New endpoint for a single, new ODP provision
Scenario: Supplier has published an endpoint for a dataset for the first time.
E.g., Barnet has published their article-4-direction-area dataset.
Resolution: Follow the Validate Endpoint process.
Follow the Add Endpoint process.
Outcome:
Configuration -
New entries in endpoint.csv, source.csv, and lookup.csv
New entries in pipeline files based on requirement.
Platform -
Entities associated with the endpoint appear on the site.
New endpoint for multiple, new ODP provisions
Scenario: Supplier has published an endpoint for multiple datasets for the first time.
E.g., Barnet has published their tree-preservation-order and tree datasets in one endpoint.
Resolution:
- Follow the Validate Endpoint process.
- Follow the Add Endpoint process.
- Carefully follow the Handling Combined Endpoints section in the Add Endpoint process, which covers configuring multiple endpoints on the same link.
Outcome:
Configuration -
New entries in endpoint.csv, source.csv, and lookup.csv
New entries in pipeline files based on requirement.
Platform -
Entities associated with the endpoint appear on the site.

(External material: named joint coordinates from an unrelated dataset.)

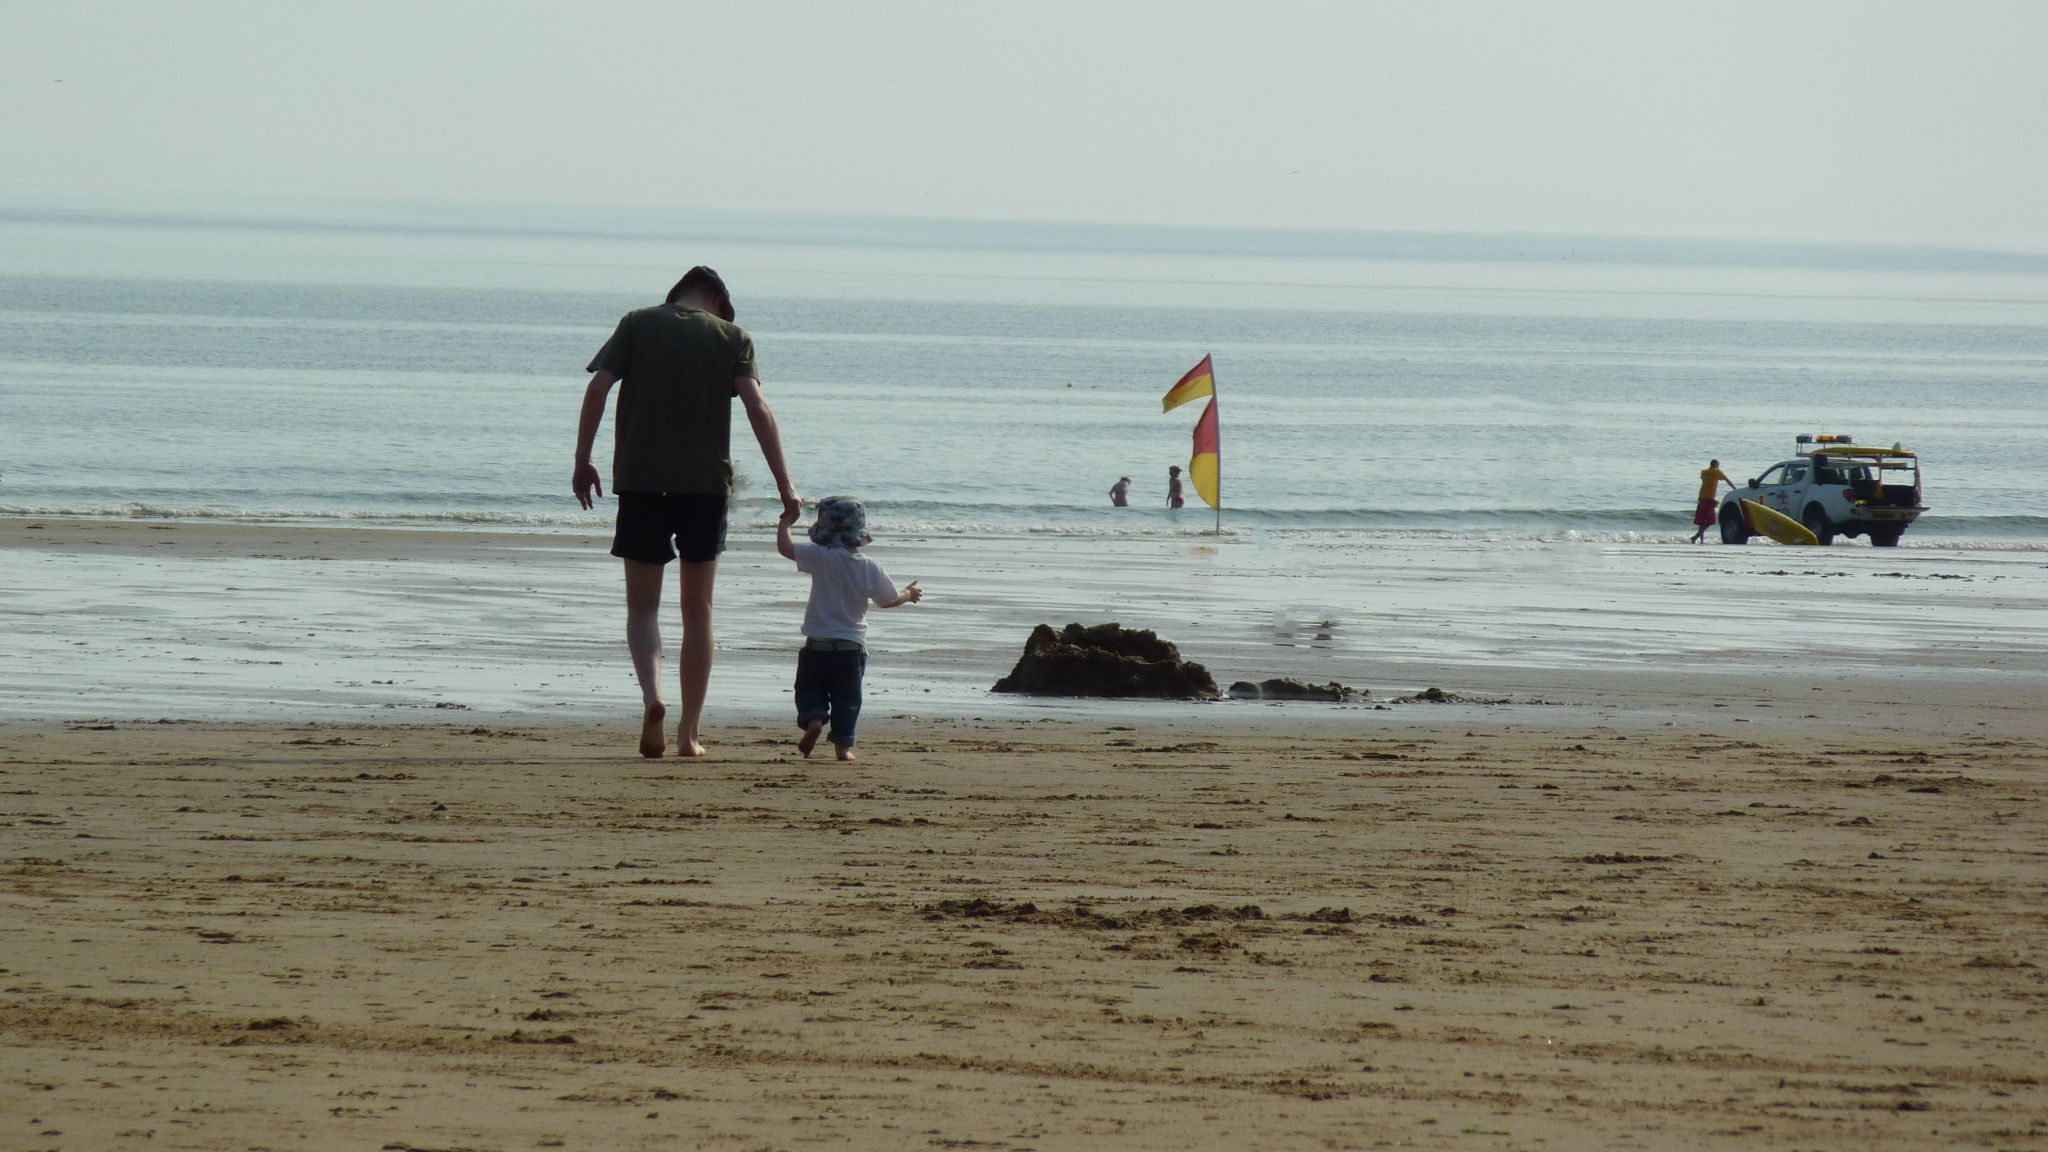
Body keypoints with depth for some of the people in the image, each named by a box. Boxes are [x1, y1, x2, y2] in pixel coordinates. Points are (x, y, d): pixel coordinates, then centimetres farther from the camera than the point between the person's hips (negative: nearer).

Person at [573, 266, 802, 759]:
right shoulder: (732, 338, 4)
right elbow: (757, 407, -8)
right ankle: (691, 731, 10)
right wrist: (784, 483, -8)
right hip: (706, 482, 0)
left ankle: (651, 695, -20)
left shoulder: (637, 324, 5)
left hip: (640, 479, 0)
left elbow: (597, 389, -4)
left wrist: (582, 462, 2)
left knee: (643, 604, 8)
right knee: (698, 609, 11)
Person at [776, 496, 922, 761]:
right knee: (846, 699, 11)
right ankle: (843, 745, 7)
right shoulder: (870, 569, -1)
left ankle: (813, 720, -15)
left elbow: (785, 548, -14)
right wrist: (909, 595, 32)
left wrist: (784, 524, 6)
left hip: (818, 644, -2)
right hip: (853, 647, 2)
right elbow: (890, 600, 10)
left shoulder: (821, 558, -11)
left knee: (809, 689, 11)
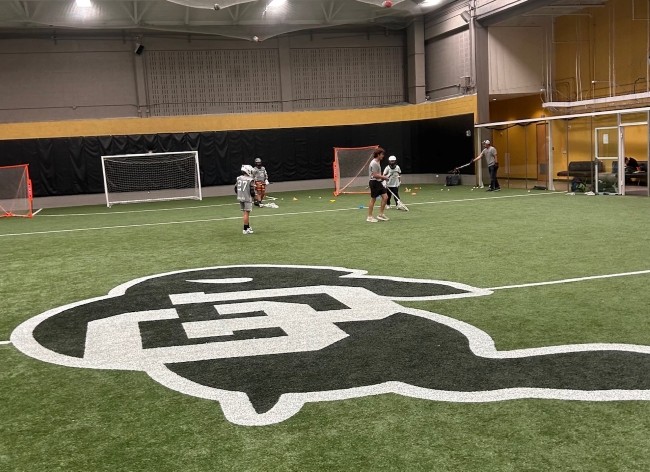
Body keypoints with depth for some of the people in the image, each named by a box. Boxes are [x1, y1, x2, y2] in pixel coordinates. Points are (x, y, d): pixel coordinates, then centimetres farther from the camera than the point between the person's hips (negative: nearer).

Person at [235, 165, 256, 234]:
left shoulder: (239, 178, 3)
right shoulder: (250, 180, -15)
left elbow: (236, 189, 8)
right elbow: (252, 191, -14)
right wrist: (253, 196, 5)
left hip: (240, 198, 7)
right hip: (247, 198, -6)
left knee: (245, 213, 18)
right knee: (246, 213, -1)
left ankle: (248, 227, 29)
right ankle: (245, 229, 2)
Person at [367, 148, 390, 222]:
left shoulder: (378, 162, 14)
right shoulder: (374, 163, -17)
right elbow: (375, 175, -22)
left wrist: (383, 177, 9)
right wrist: (384, 177, -12)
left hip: (379, 182, 9)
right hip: (374, 182, -9)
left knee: (385, 197, 4)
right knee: (373, 199, -2)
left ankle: (380, 214, 12)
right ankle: (369, 217, 8)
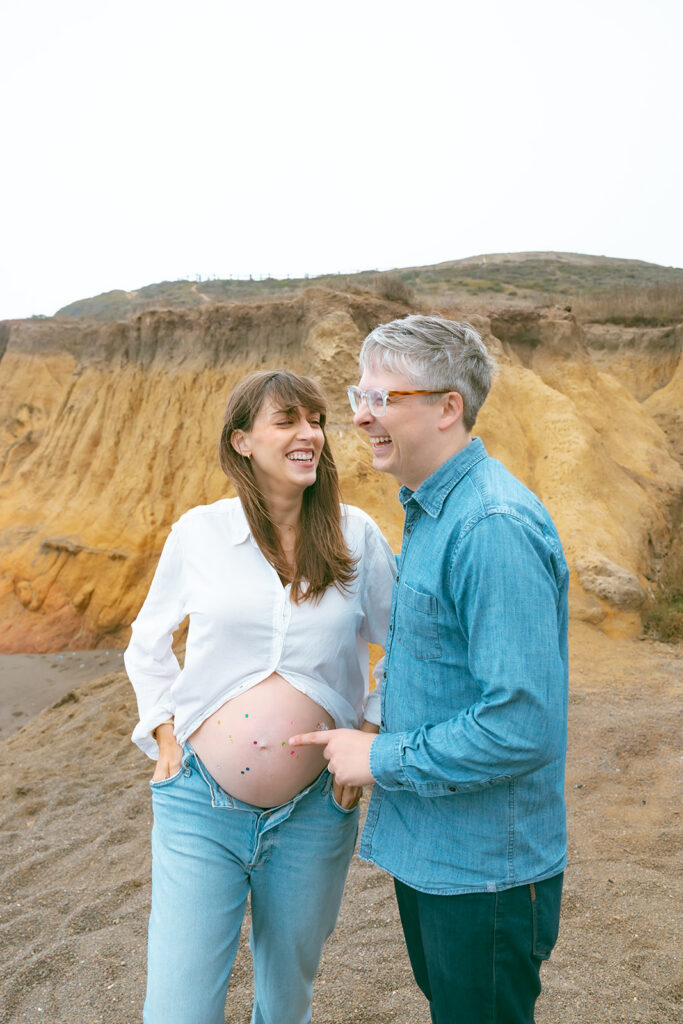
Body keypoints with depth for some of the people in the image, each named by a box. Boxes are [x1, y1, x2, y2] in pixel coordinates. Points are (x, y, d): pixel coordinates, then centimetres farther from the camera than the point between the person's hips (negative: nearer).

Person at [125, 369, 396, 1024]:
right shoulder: (197, 533, -4)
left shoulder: (357, 537, -3)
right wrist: (164, 730, 2)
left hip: (314, 814, 1)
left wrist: (372, 729, -3)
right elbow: (147, 642, 11)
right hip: (199, 805, -1)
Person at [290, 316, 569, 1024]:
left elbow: (524, 725, -30)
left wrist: (381, 759, -20)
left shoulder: (496, 527, -27)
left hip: (483, 869, -9)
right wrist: (374, 740, 9)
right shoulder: (428, 511, 6)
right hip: (424, 848, 9)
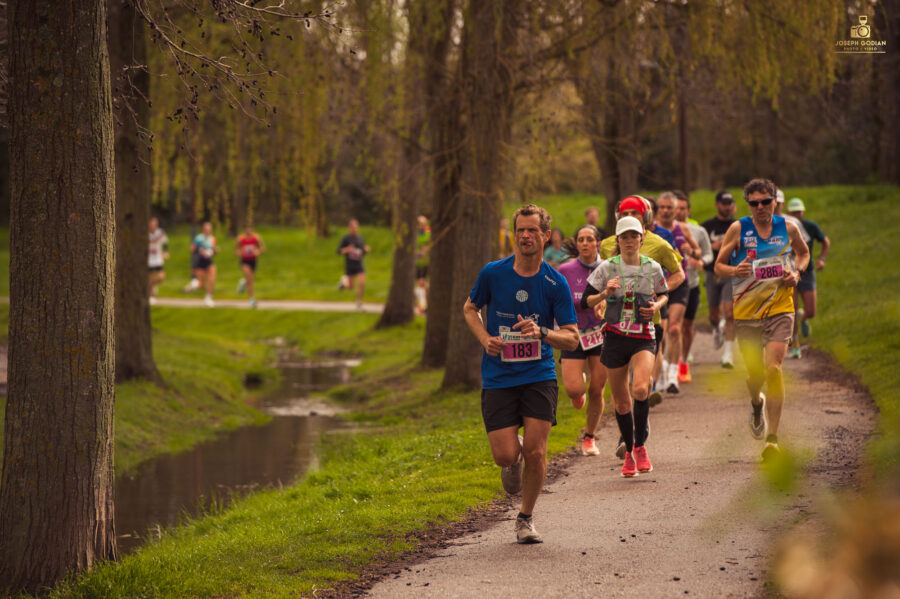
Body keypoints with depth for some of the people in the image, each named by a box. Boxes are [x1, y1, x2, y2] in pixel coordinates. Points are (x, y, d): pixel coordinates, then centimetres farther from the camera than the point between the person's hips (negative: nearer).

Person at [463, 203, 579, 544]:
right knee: (505, 455, -9)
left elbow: (572, 339, -1)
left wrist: (542, 333, -21)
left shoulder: (556, 283, -4)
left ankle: (526, 519, 13)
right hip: (498, 378, 0)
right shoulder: (492, 273, -3)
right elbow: (470, 308, 14)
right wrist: (485, 338, -5)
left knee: (535, 452, -9)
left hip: (539, 377, 0)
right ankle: (513, 463, 31)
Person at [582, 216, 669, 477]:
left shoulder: (653, 268, 1)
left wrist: (657, 305, -4)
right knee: (621, 399, 7)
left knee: (640, 389, -24)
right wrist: (605, 294, -17)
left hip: (644, 338, -1)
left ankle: (641, 445, -4)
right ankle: (629, 451, 28)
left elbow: (664, 294, 18)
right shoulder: (607, 268, -2)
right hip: (615, 337, 1)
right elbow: (585, 301, 2)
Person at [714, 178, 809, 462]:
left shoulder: (788, 228, 4)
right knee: (755, 374, 3)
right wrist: (735, 270, -18)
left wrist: (797, 272, 3)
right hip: (746, 309, 1)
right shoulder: (738, 229, -1)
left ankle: (772, 439, -15)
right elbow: (718, 266, 5)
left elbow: (804, 253, 24)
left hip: (780, 307, -1)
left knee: (773, 367, -17)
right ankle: (757, 403, 43)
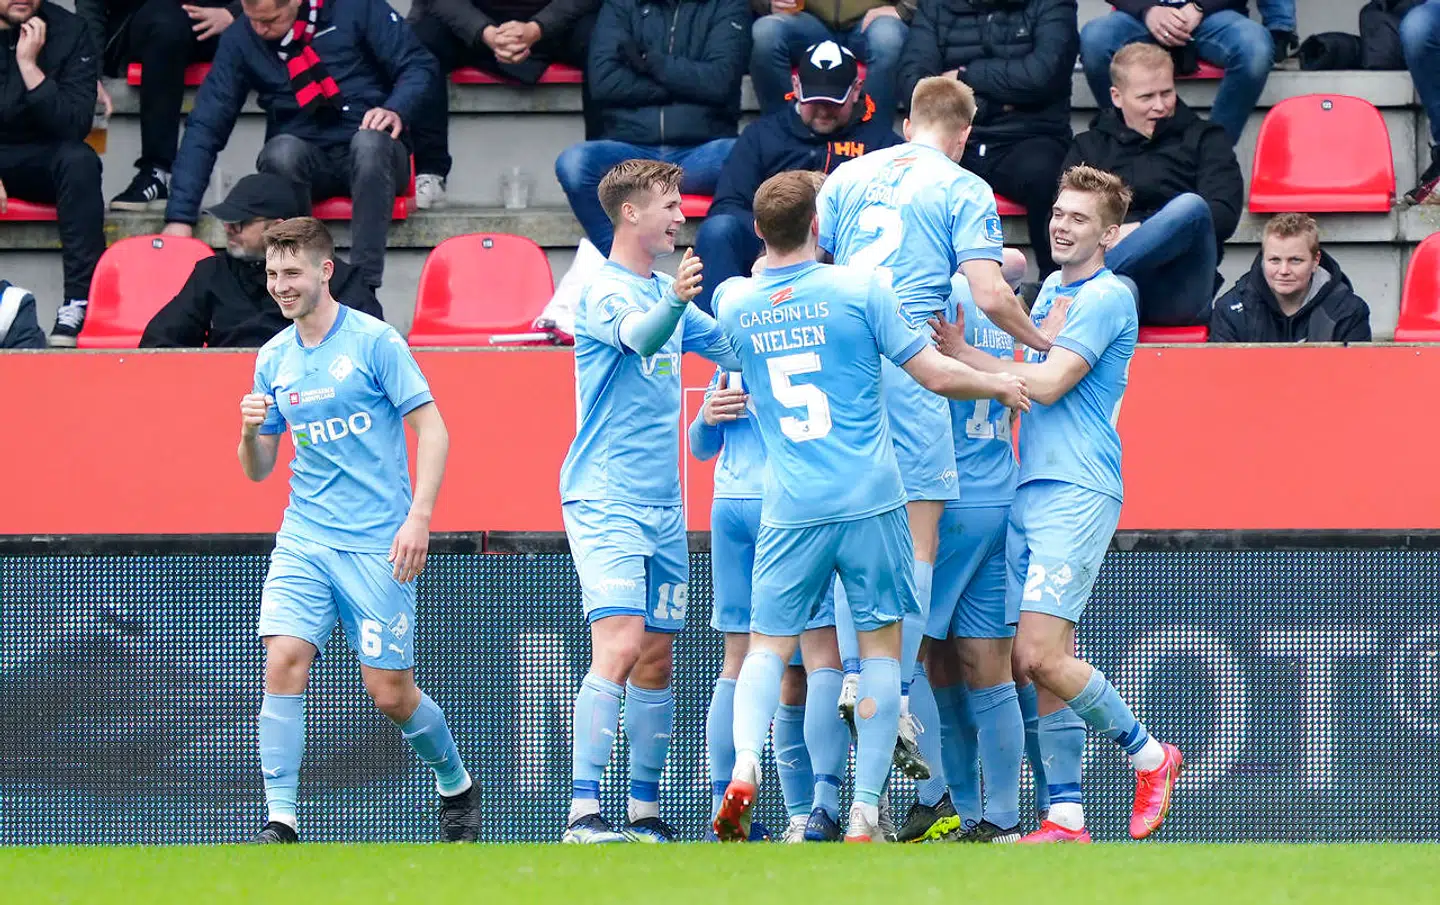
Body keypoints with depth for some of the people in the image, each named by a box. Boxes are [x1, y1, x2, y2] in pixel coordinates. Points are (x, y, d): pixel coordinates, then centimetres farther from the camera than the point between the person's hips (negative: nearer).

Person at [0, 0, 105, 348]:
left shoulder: (68, 31, -6)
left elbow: (77, 125, -15)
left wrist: (30, 66, -24)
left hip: (41, 161, 0)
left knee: (78, 160, -33)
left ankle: (79, 298, -34)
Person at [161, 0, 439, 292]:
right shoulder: (240, 40, 0)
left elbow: (420, 65, -2)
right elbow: (205, 128, -3)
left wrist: (396, 110, -23)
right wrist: (180, 217, -11)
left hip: (369, 158, -1)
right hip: (303, 161, 1)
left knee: (368, 142, -37)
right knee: (283, 150, -33)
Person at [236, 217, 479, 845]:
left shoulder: (374, 341, -6)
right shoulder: (274, 358, 9)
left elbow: (431, 429, -7)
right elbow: (258, 469, 15)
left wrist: (418, 517, -16)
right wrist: (251, 431, -8)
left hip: (378, 544, -4)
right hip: (303, 537, 4)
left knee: (389, 692, 0)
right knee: (283, 664, -16)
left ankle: (456, 787, 27)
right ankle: (280, 822, -14)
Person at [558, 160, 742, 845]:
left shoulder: (668, 294, 16)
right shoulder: (604, 293, -10)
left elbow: (736, 350, 24)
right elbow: (638, 335, -31)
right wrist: (675, 304, -51)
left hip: (664, 505, 8)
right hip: (604, 500, -8)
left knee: (657, 660, 7)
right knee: (620, 647, -19)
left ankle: (646, 813, 13)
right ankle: (582, 813, -23)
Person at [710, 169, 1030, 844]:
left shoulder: (734, 302, 2)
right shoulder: (859, 289, -6)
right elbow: (935, 376, -2)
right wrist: (1000, 385, 14)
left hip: (789, 510, 2)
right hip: (869, 501, -2)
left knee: (767, 645, 9)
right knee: (879, 649, 6)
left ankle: (745, 766, -18)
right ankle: (866, 813, 2)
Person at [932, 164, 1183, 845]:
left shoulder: (1107, 296, -7)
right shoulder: (1053, 288, 20)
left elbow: (1047, 383, -14)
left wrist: (962, 353, -6)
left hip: (1077, 492, -9)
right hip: (1031, 488, 9)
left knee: (1040, 655, -16)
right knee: (1040, 662, 2)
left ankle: (1148, 754, 2)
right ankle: (1065, 816, 2)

New endpoint with geographical duplicates
Scenario: A provider has shared a new endpoint to be added to the platform. During the endpoint validation step, geographical duplicates with existing data on the platform are identified.
E.g., North Somerset LPA share an endpoint for conservation-area data for us to add to the site. The endpoint checker flags that there are geographical duplicates in this dataset with conservation-area entities from Historic England that are already on the platform.
Note: this is most likely at the moment to happen for the conservation-area dataset, where we have both authoritative (LPAs) and alternative (Historic England) data providers.
Resolution:
- Follow the Add Endpoint process as normal up to step 5
- After step 5, once the new entries for the lookup.csv have been generated, use the outputs from the “Duplicates with different entity numbers” section of the endpoint checker to replace the newly generated entity numbers for any duplicates, with the entity numbers of the existing entity that they match.
Outcome:
Configuration -
New entries in endpoint.csv, source.csv, and lookup.csv
New entries in pipeline files based on requirement.
Platform -
Facts from the resources for the two separate records mapped to the same entity will appear on the platform under the same entity number
New endpoint for existing provision
Entities added
Scenario: Supplier has published a new endpoint for a dataset for the second time. The new endpoint has new entities.
E.g., Platform has an endpoint for article-4-direction-area dataset from Barnet. Later, Barnet provides a new endpoint for the same dataset. The updated endpoint includes additional/new entities while retaining the reference for existing entities.
Resolution:
- Retire old endpoint using the End Endpoint process (ODP provisions only)
- Follow the Add Endpoint process for the new endpoint.
Outcome:
Configuration -
New entries in endpoint.csv, source.csv, and lookup.csv
New entries in pipeline files based on requirement.
End-date added in endpoint.csv and source.csv for the old endpoint.
The entities already generated from the old endpoint remain in lookup.csv.
Platform -
Endpoint updated for dataset
Added/new entities appear on the site.
Facts from the new resource get linked to the existing entities
Data updated
Scenario: A new national dataset endpoint is published when the platform currently includes an endpoint for this dataset. All of the references are the same as the previous endpoint but some of the other fields may contain updated data, e.g. newer boundaries in the geometry field.
E.g., green-belt annual release
Resolution:
- Retire old endpoint using the End an Endpoint process (ODP provision only)
- Follow the Add Endpoint process.
No need to add lookups as the references remain the same.
Outcome:
Configuration -
New entries in endpoint.csv and source.csv
Platform -
Endpoint updated for national dataset.
Facts from latest resource linked to existing entities.